The inconvenience of dancing with insurers and constant administrative complications has annoyed many doctors and nurses, too. However, many doctors and nurses are embracing a creative business model to avoid those administrative woes, a model that is both innovative and a bit of a throwback: direct primary care.
Direct primary care has its historical roots in house calls, where doctors physically made their way to patients’ houses. The practice made up a significant minority—40% of all consultations—as recently as the 1940s. It declined as a practice for the obvious reasons that it was cost-inefficient and could only offer a limited variety of treatment options inside homes. But it had a very clear advantage: personalized, personable, convenient care.
The advent of the internet and the proliferation of cellular devices that allow for calling one’s doctor from almost anywhere in the world have streamlined and made more efficient the modern house call, where patients literally make a video call from their house. However, direct primary care’s main strength is by cutting out the insurance middleman and easily connecting patients with doctors when they need them.
Direct primary care works on what is essentially a subscription model. Patients pay a monthly fee, which varies based on the size and location of the clinic and the variety of services it offers. In return, they get unlimited access to a doctor, discounts on a collection of medical services, and access to medical professionals through email, text, phone, and sometimes even video conference. All of this is done without insurance, meaning vastly reduced administrative overhead for the direct primary care practice and no middleman for the patient between them and their doctor.

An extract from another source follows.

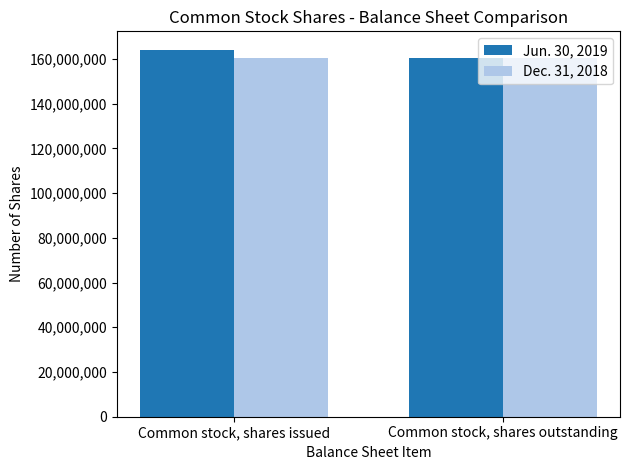

List the series in order of their overall mean, highest first.

Jun. 30, 2019, Dec. 31, 2018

No business model is perfect, and direct primary care is no exception. On average, direct primary care physicians only see between 25% and 33% of the number of patients that those in traditional practices do, which threatens to stress an already thin pool of primary care doctors. Furthermore, patients who utilize these practices still need insurance to cover the possibility of a catastrophic health care event. State laws about direct primary care practices vary, with some more lenient than others.
However, it cannot be denied that direct primary care is an interesting approach that creatively attempts to solve widespread problems, including administrative bloat, in the health care industry. Whether it is ultimately successful or not, the industry could surely use more similarly ambitious ideas.